The results presented in our study strongly suggest that Nigella sativa is a rich source of many essential nutrients that have a positive effect on body weight and human health. Nigella seed oil have fatty acids with a long shelf life and is suitable for pharmaceutic and nutraceutic application. NSP, NSO, and NSE act as a potent antioxidant to prevent the toxic effects of cisplatin in biochemical parameters in the serum and kidney so have potential to be utilized as an adjunct therapy for nephrotoxicity. In order to prevent life-threatening complications inpatients with nephrotoxicity, it is recommended to supplement their diets with different forms of Nigella sativa (powder, oil, or extract).
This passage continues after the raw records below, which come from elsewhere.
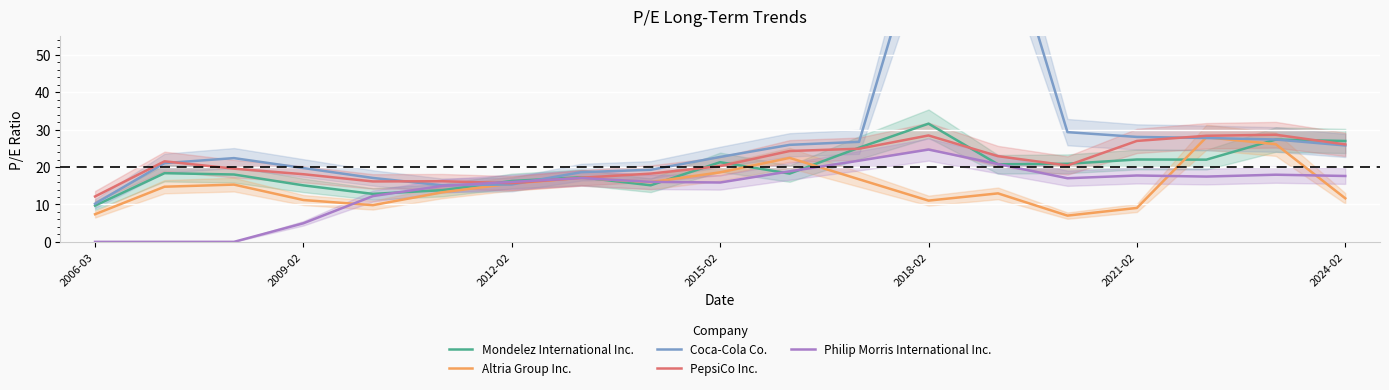

The Philip Morris International Inc. series shows 24.7 at 2018-02. True or false?

True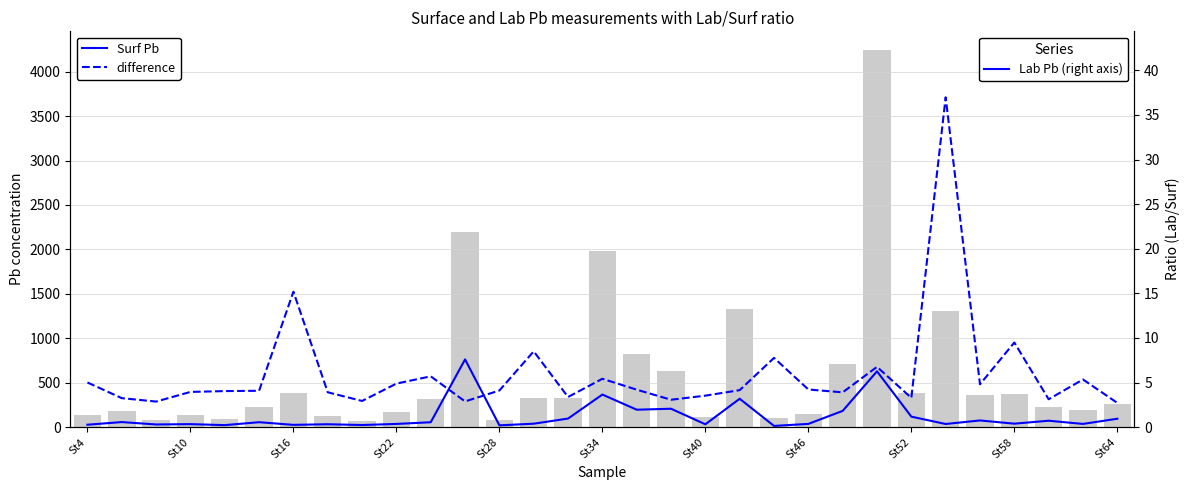

Which series has the largest total across all categories?

Surf Pb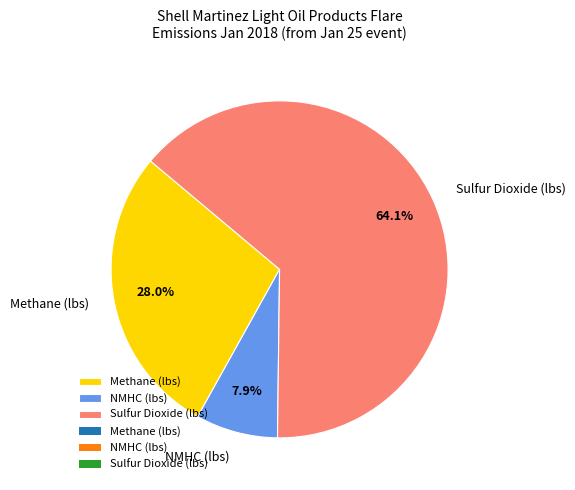

Which category has the smallest portion of the pie?

NMHC (lbs)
There is a need for further researchers on method of extraction and storage of Nigella seed and clinical trials of long duration administration of seed, extract and oil in patients with renal disease in addition to investigate the active principle that can be used in manufacture of drugs.